Chillers may operate on either the vapor compression principle or the absorption principle. Vapor compression chillers may utilize reciprocating, centrifugal, screw, or rotary compressor configurations.
Reciprocating chillers are commonly used for capacities below 200 tons.
centrifugal chillers are normally used to provide higher capacities; rotary and screw chillers are less commonly used, but are not rare. Heat rejection from a chiller may be by way of an air-cooled condenser or a cooling tower (both discussed below).
Vapor compression chillers may be bundled with an air-cooled condenser to provide a packaged chiller, which would be installed outside of the building envelope. Vapor compression chillers may also be designed to be installed separate from the condensing unit; normally such a chiller would be installed in an enclosed central plant space. Absorption chillers are designed to be installed separate from the condensing unit.
Hot water system
The hot water system supplies heat to the building’s air-handling unit or VAV box heating coils, along with the domestic hot water heating coils (Calorifier). The hot water system will have a boiler(s) and pumps. Analog temperature sensors are placed in the hot water supply and return lines. Some type of mixing valve is usually used to control the heating water loop temperature. The boiler(s) and pumps are sequenced on and off to maintain supply.
The installation and integration of variable frequency drives can lower the energy consumption of the building’s circulation pumps to about 15% of what they had been using before. If that sounds hard to believe, I’ll explain, and we can do the math. A variable frequency drive functions by modulating the frequency of the electricity provided to the motor that it powers. In the USA, the electrical grid uses a frequency of 60 Hertz or 60 cycles per second.
Variable frequency drives are able to decrease the output and energy consumption of motors by lowering the frequency of the electricity provided to the motor, however the relationship between motor output and energy consumption is not a linear one.

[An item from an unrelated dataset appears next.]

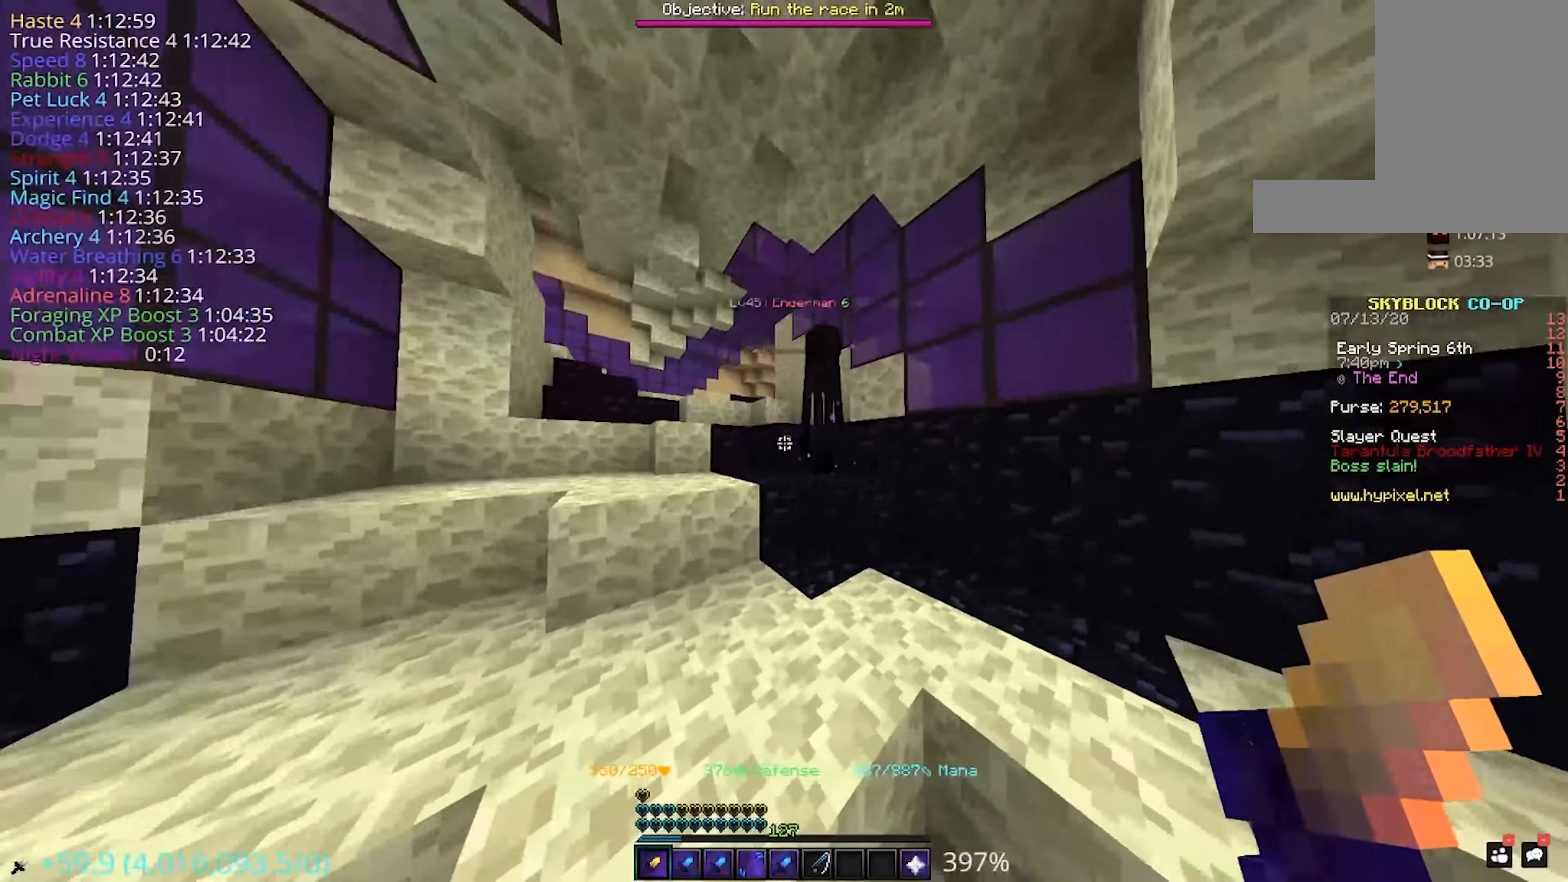
{"keys": ["space", "w"], "mouse": [], "events": [[67, "a", "up"], [200, "w", "up"], [333, "w", "down"], [383, "space", "down"]]}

If the variable frequency drive provides electricity to the motor at 30 Hertz, the output of the motor will be 50% because 30 Hertz divided by 60 Hertz is 0.5 or 50%. The energy consumption of a motor running at 50% or 30 Hertz will not be 50%, but will instead be something like 18% because the relationship between motor output and energy consumption are not linear.
The exact ratios of motor output or Hertz provided to the motor (which are effectively the same thing), and the actual energy consumption of the variable frequency drive / motor combination depend on the efficiency of the variable frequency drive. For example, because the variable frequency drive needs power itself to communicate with the building automation system, run it’s cooling fan, etc., if the motor always ran at 100% with the variable frequency drive installed the cost of operation or electricity consumption would actually go up with the new variable frequency drive installed.
The amount of energy that variable frequency drives consume is nominal and is hardly worth consideration when calculating savings, however it did need to be noted that VFD’s do consume energy themselves. Due to the fact that the variable frequency drives rarely ever run at 100% and spend most of their time in the 40% output range, and the fact that now the pumps completely shut down when not needed, the variable frequency drives have reduced the energy consumption of the pumps to around 15% of what they had been using before.